[Extracted page text data]
★ ★ ★ ★ ★ ★ ★

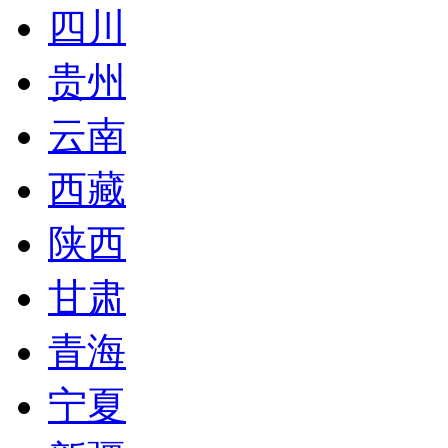
四川
贵州
云南
西藏
陕西
甘肃
青海
宁夏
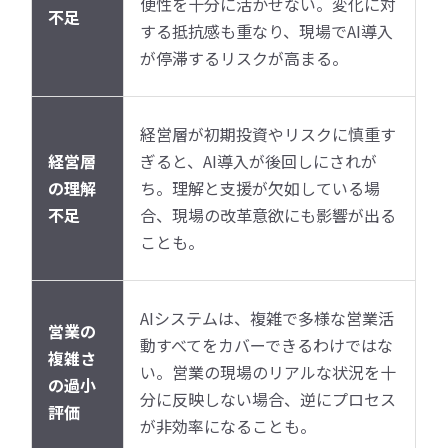
便性を十分に活かせない。変化に対
不足
する抵抗感も重なり、現場でAI導入
が停滞するリスクが高まる。
経営層が初期投資やリスクに慎重す
経営層
ぎると、AI導入が後回しにされが
の理解
ち。理解と支援が欠如している場
不足
合、現場の改革意欲にも影響が出る
ことも。
AIシステムは、複雑で多様な営業活
営業の
動すべてをカバーできるわけではな
複雑さ
い。営業の現場のリアルな状況を十
の過小
分に反映しない場合、逆にプロセス
評価
が非効率になることも。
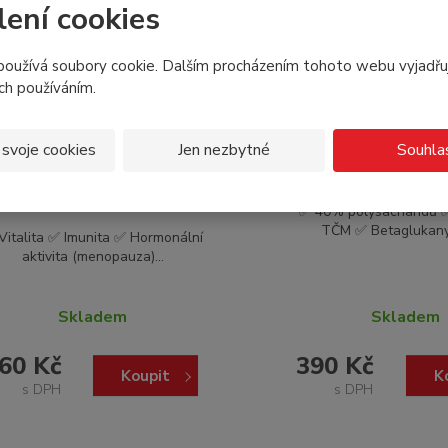
lení cookies
oužívá soubory cookie. Dalším procházením tohoto webu vyjadřu
ich používáním.
 svoje cookies
Jen nezbytné
Souhla
Mateří kašička (Royal
Chaga combi PM 
jelly) + koenzym Q...
✅ 40% polysacharidů 
TČM ✅ Betaglukany, 
Vitalita ✅ Imunita ✅ Hormonální
aktivita (menopauza)...
Skladem
Skladem
60 Kč
390 Kč
Koupit
K
s DPH
s DPH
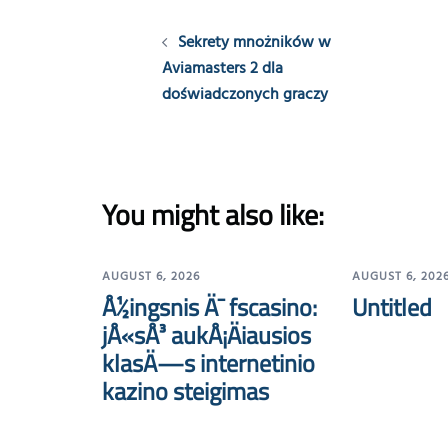
Post
Sekrety mnożników w
navigation
Aviamasters 2 dla
doświadczonych graczy
You might also like:
AUGUST 6, 2026
AUGUST 6, 202
Å½ingsnis Ä¯ fscasino:
Untitled
jÅ«sÅ³ aukÅ¡Äiausios
klasÄ—s internetinio
kazino steigimas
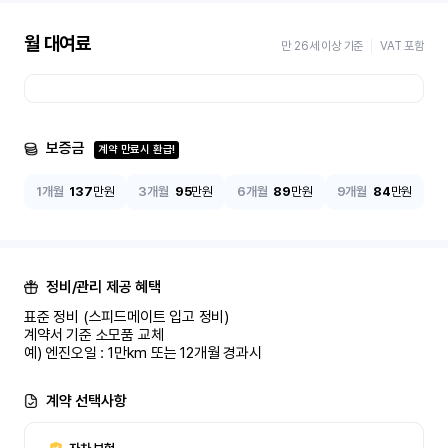
월 대여료
만 26세 이상 기준
VAT 포함
보증금
계약 만료시 환급!
1개월
137
만원
3개월
95
만원
6개월
89
만원
9개월
84
만원
정비/관리 제공 혜택
표준 정비 (스피드메이트 입고 정비)

계약서 기준 소모품 교체

예) 엔진오일 : 1만km 또는 12개월 경과시
계약 선택사항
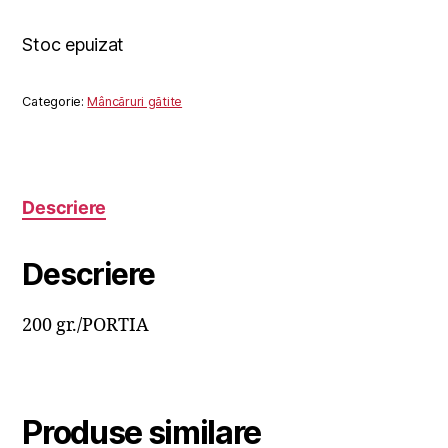
Stoc epuizat
Categorie:
Mâncăruri gătite
Descriere
Descriere
200 gr./PORTIA
Produse similare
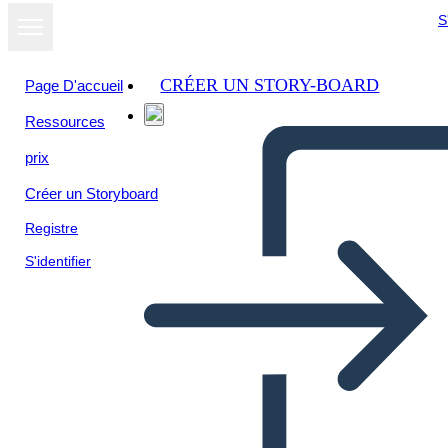
S
CRÉER UN STORY-BOARD
Page D'accueil
Ressources
prix
Créer un Storyboard
Registre
S'identifier
Proyecto de Periódico Dust
Bowl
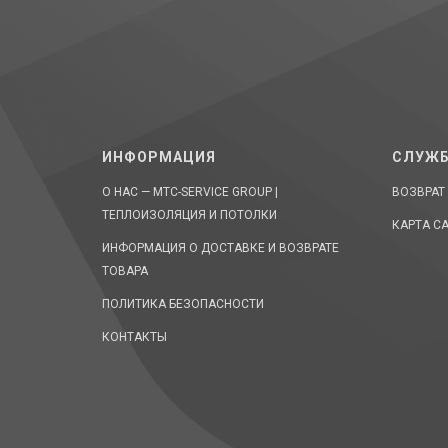
ИНФОРМАЦИЯ
СЛУЖБ
О НАС — MTC-SERVICE GROUP |
ВОЗВРАТ
ТЕПЛОИЗОЛЯЦИЯ И ПОТОЛКИ
КАРТА С
ИНФОРМАЦИЯ О ДОСТАВКЕ И ВОЗВРАТЕ
ТОВАРА
ПОЛИТИКА БЕЗОПАСНОСТИ
КОНТАКТЫ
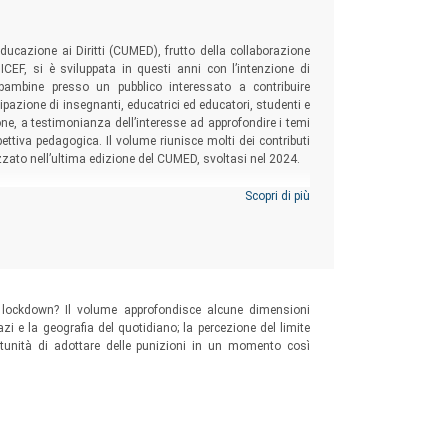
Educazione ai Diritti (CUMED), frutto della collaborazione
UNICEF, si è sviluppata in questi anni con l’intenzione di
 bambine presso un pubblico interessato a contribuire
cipazione di insegnanti, educatrici ed educatori, studenti e
one, a testimonianza dell’interesse ad approfondire i temi
spettiva pedagogica. Il volume riunisce molti dei contributi
lizzato nell’ultima edizione del CUMED, svoltasi nel 2024.
Scopri di più
mo lockdown? Il volume approfondisce alcune dimensioni
pazi e la geografia del quotidiano; la percezione del limite
pportunità di adottare delle punizioni in un momento così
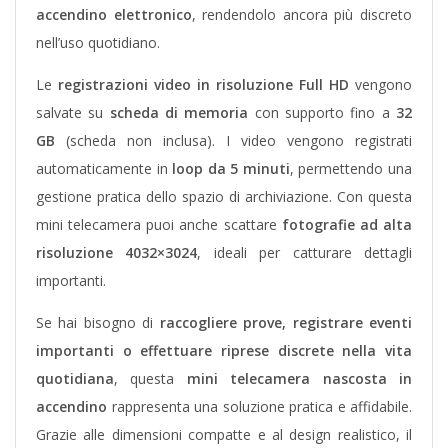
accendino elettronico
, rendendolo ancora più discreto
nell’uso quotidiano.
Le
registrazioni video in risoluzione Full HD
vengono
salvate su
scheda di memoria
con supporto fino a
32
GB
(scheda non inclusa). I video vengono registrati
automaticamente in
loop da 5 minuti
, permettendo una
gestione pratica dello spazio di archiviazione. Con questa
mini telecamera puoi anche scattare
fotografie ad alta
risoluzione 4032×3024
, ideali per catturare dettagli
importanti.
Se hai bisogno di
raccogliere prove, registrare eventi
importanti o effettuare riprese discrete nella vita
quotidiana
, questa
mini telecamera nascosta in
accendino
rappresenta una soluzione pratica e affidabile.
Grazie alle dimensioni compatte e al design realistico, il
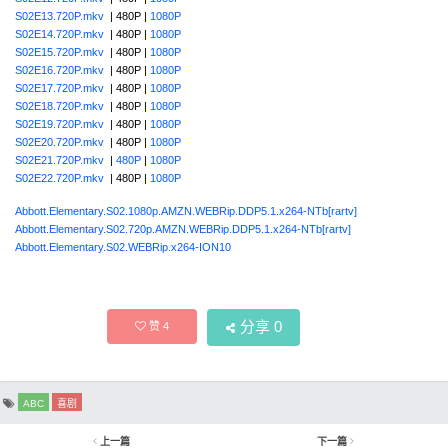
S02E13.720P.mkv
| 480P |
1080P
S02E14.720P.mkv
| 480P |
1080P
S02E15.720P.mkv
| 480P |
1080P
S02E16.720P.mkv
| 480P |
1080P
S02E17.720P.mkv
| 480P |
1080P
S02E18.720P.mkv
| 480P |
1080P
S02E19.720P.mkv
| 480P |
1080P
S02E20.720P.mkv
| 480P |
1080P
S02E21.720P.mkv
|
480P
|
1080P
S02E22.720P.mkv
| 480P |
1080P
Abbott.Elementary.S02.1080p.AMZN.WEBRip.DDP5.1.x264-NTb[rartv]
Abbott.Elementary.S02.720p.AMZN.WEBRip.DDP5.1.x264-NTb[rartv]
Abbott.Elementary.S02.WEBRip.x264-ION10
分享
0
赞
4
ABC
喜剧
上一篇
下一篇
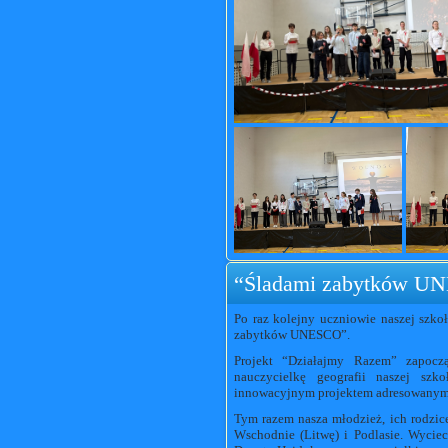
“Śladami zabytków U
Po raz kolejny uczniowie naszej szkoł
zabytków UNESCO”.
Projekt “Działajmy Razem” zapocz
nauczycielkę geografii naszej szk
innowacyjnym projektem adresowanym d
Tym razem nasza młodzież, ich rodzic
Wschodnie (Litwę) i Podlasie. Wyciec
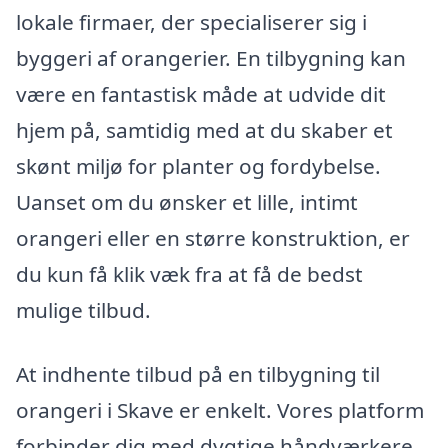
lokale firmaer, der specialiserer sig i
byggeri af orangerier. En tilbygning kan
være en fantastisk måde at udvide dit
hjem på, samtidig med at du skaber et
skønt miljø for planter og fordybelse.
Uanset om du ønsker et lille, intimt
orangeri eller en større konstruktion, er
du kun få klik væk fra at få de bedst
mulige tilbud.
At indhente tilbud på en tilbygning til
orangeri i Skave er enkelt. Vores platform
forbinder dig med dygtige håndværkere,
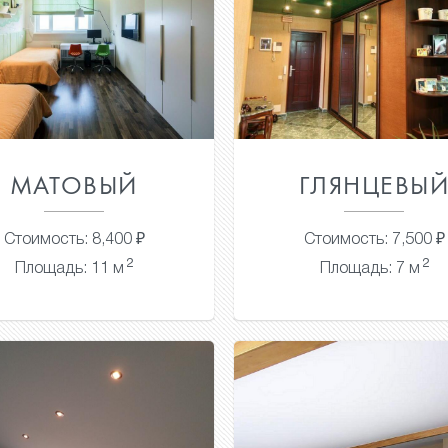
МАТОВЫЙ
ГЛЯНЦЕВЫ
Стоимость: 8,400 ₽
Стоимость: 7,500 ₽
2
2
Площадь: 11 м
Площадь: 7 м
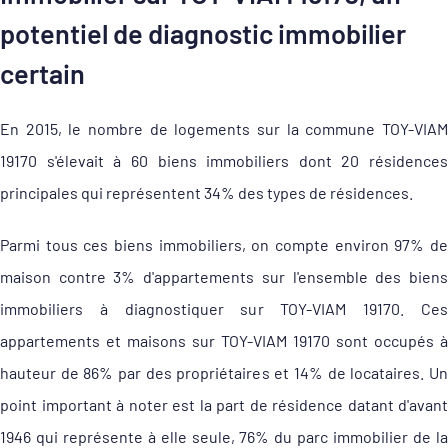
potentiel de diagnostic immobilier
certain
En 2015, le nombre de logements sur la commune TOY-VIAM
19170 s'élevait à 60 biens immobiliers dont 20 résidences
principales qui représentent 34% des types de résidences.
Parmi tous ces biens immobiliers, on compte environ 97% de
maison contre 3% d'appartements sur l'ensemble des biens
immobiliers à diagnostiquer sur TOY-VIAM 19170. Ces
appartements et maisons sur TOY-VIAM 19170 sont occupés à
hauteur de 86% par des propriétaires et 14% de locataires. Un
point important à noter est la part de résidence datant d'avant
1946 qui représente à elle seule, 76% du parc immobilier de la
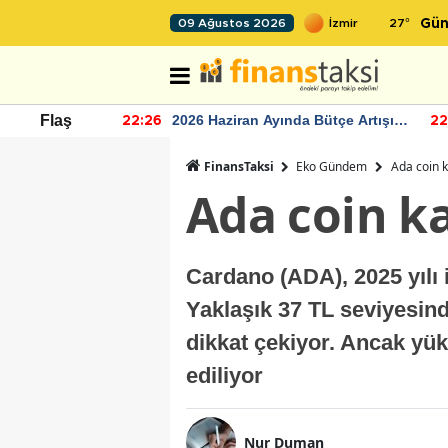
27
°
09 Ağustos 2026
Gün
r seviyesinin
2026 Haziran Ayında Bütçe Artışı
Flaş
22:26
22
Yaşandı
FinansTaksi
Eko Gündem
Ada coin k
Ada coin k
Cardano (ADA), 2025 yılı i
Yaklaşık 37 TL seviyesin
dikkat çekiyor. Ancak yük
ediliyor
Nur Duman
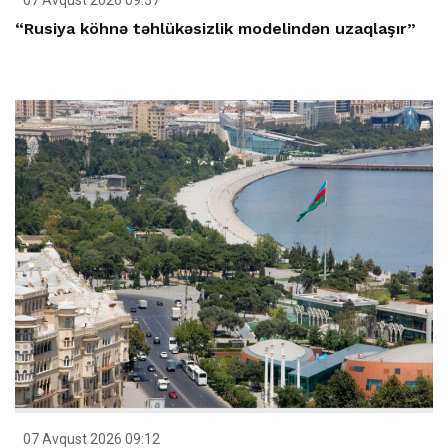
“Rusiya köhnə təhlükəsizlik modelindən uzaqlaşır”
07 Avqust 2026 09:12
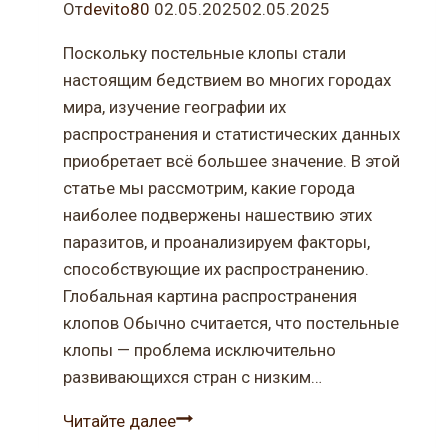
От
devito80
02.05.2025
02.05.2025
Поскольку постельные клопы стали
настоящим бедствием во многих городах
мира, изучение географии их
распространения и статистических данных
приобретает всё большее значение. В этой
статье мы рассмотрим, какие города
наиболее подвержены нашествию этих
паразитов, и проанализируем факторы,
способствующие их распространению.
Глобальная картина распространения
клопов Обычно считается, что постельные
клопы — проблема исключительно
развивающихся стран с низким…
Распространение
Читайте далее
клопов:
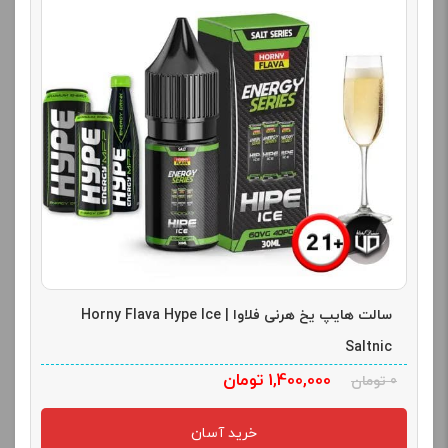
سالت هایپ یخ هرنی فلاوا | Horny Flava Hype Ice
Saltnic
1,400,000
تومان
0
تومان
خرید آسان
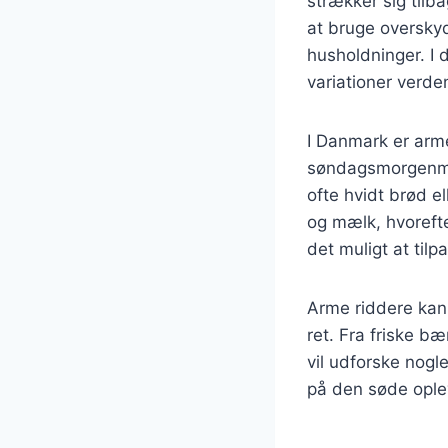
strækker sig tilb
at bruge overskyd
husholdninger. I
variationer verde
I Danmark er arm
søndagsmorgenmad
ofte hvidt brød e
og mælk, hvoreft
det muligt at tilp
Arme riddere kan 
ret. Fra friske b
vil udforske nogl
på den søde oplev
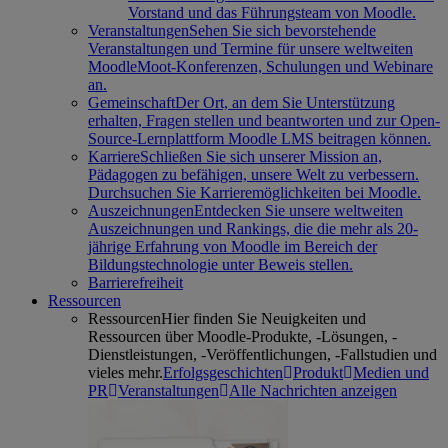
Vorstand und das Führungsteam von Moodle.
Veranstaltungen
Sehen Sie sich bevorstehende
Veranstaltungen und Termine für unsere weltweiten
MoodleMoot-Konferenzen, Schulungen und Webinare
an.
Gemeinschaft
Der Ort, an dem Sie Unterstützung
erhalten, Fragen stellen und beantworten und zur Open-
Source-Lernplattform Moodle LMS beitragen können.
Karriere
Schließen Sie sich unserer Mission an,
Pädagogen zu befähigen, unsere Welt zu verbessern.
Durchsuchen Sie Karrieremöglichkeiten bei Moodle.
Auszeichnungen
Entdecken Sie unsere weltweiten
Auszeichnungen und Rankings, die die mehr als 20-
jährige Erfahrung von Moodle im Bereich der
Bildungstechnologie unter Beweis stellen.
Barrierefreiheit
Ressourcen
Ressourcen
Hier finden Sie Neuigkeiten und
Ressourcen über Moodle-Produkte, -Lösungen, -
Dienstleistungen, -Veröffentlichungen, -Fallstudien und
vieles mehr.
Erfolgsgeschichten
Produkt
Medien und
PR
Veranstaltungen
Alle Nachrichten anzeigen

★ ★ ★ ★ ★ ★ ★

=== Task directions ===
Leave out the images and write out the lines above exactly, from the one with "S02E21.720P.mkv" up to and including the one with "hauteur de 86%".

=== Response to this task ===
S02E21.720P.mkv
|
480P
|
1080P
S02E22.720P.mkv
| 480P |
1080P
Abbott.Elementary.S02.1080p.AMZN.WEBRip.DDP5.1.x264-NTb[rartv]
Abbott.Elementary.S02.720p.AMZN.WEBRip.DDP5.1.x264-NTb[rartv]
Abbott.Elementary.S02.WEBRip.x264-ION10
分享
0
赞
4
ABC
喜剧
上一篇
下一篇
“Śladami zabytków U
Po raz kolejny uczniowie naszej szkoł
zabytków UNESCO”.
Projekt “Działajmy Razem” zapocz
nauczycielkę geografii naszej szk
innowacyjnym projektem adresowanym d
Tym razem nasza młodzież, ich rodzic
Wschodnie (Litwę) i Podlasie. Wyciec
lokale firmaer, der specialiserer sig i
byggeri af orangerier. En tilbygning kan
være en fantastisk måde at udvide dit
hjem på, samtidig med at du skaber et
skønt miljø for planter og fordybelse.
Uanset om du ønsker et lille, intimt
orangeri eller en større konstruktion, er
du kun få klik væk fra at få de bedst
mulige tilbud.
At indhente tilbud på en tilbygning til
orangeri i Skave er enkelt. Vores platform
forbinder dig med dygtige håndværkere,
МАТОВЫЙ
ГЛЯНЦЕВЫ
Стоимость: 8,400 ₽
Стоимость: 7,500 ₽
2
2
Площадь: 11 м
Площадь: 7 м
potentiel de diagnostic immobilier
certain
En 2015, le nombre de logements sur la commune TOY-VIAM
19170 s'élevait à 60 biens immobiliers dont 20 résidences
principales qui représentent 34% des types de résidences.
Parmi tous ces biens immobiliers, on compte environ 97% de
maison contre 3% d'appartements sur l'ensemble des biens
immobiliers à diagnostiquer sur TOY-VIAM 19170. Ces
appartements et maisons sur TOY-VIAM 19170 sont occupés à
hauteur de 86% par des propriétaires et 14% de locataires. Un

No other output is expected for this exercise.